> What to do:
Pull out every line in the records that contains the word "many".
+-------+
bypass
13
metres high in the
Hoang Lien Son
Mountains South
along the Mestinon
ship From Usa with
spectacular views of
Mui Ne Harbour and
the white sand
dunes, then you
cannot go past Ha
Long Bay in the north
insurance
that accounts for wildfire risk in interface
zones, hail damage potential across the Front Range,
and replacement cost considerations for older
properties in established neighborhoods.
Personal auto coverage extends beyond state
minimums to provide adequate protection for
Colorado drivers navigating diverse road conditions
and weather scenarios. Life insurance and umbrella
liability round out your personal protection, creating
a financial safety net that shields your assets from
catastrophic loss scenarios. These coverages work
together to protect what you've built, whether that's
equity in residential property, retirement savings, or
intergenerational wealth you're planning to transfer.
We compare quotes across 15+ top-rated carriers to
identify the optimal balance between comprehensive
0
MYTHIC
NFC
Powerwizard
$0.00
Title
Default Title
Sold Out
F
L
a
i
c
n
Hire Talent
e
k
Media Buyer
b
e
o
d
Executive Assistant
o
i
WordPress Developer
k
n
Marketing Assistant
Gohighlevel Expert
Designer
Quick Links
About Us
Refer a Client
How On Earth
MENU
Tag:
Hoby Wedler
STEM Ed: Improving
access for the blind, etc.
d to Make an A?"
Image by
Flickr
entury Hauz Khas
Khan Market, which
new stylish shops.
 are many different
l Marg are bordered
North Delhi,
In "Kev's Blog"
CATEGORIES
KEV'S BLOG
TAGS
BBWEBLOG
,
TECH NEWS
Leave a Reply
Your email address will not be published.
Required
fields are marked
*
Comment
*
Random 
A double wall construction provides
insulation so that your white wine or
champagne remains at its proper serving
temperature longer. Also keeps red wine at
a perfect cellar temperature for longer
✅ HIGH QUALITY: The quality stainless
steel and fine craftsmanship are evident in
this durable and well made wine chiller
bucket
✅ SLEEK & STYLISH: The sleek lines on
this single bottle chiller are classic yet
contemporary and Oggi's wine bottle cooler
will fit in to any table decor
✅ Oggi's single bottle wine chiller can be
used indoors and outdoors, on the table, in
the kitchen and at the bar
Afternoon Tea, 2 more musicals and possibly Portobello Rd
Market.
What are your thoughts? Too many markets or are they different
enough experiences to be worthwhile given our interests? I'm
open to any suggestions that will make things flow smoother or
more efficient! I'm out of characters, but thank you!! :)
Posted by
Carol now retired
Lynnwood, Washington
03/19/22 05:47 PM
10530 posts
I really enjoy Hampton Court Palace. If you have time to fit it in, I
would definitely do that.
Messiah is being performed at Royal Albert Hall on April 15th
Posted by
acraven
+-------+
> Response to the exercise:
 are many different
What are your thoughts? Too many markets or are they different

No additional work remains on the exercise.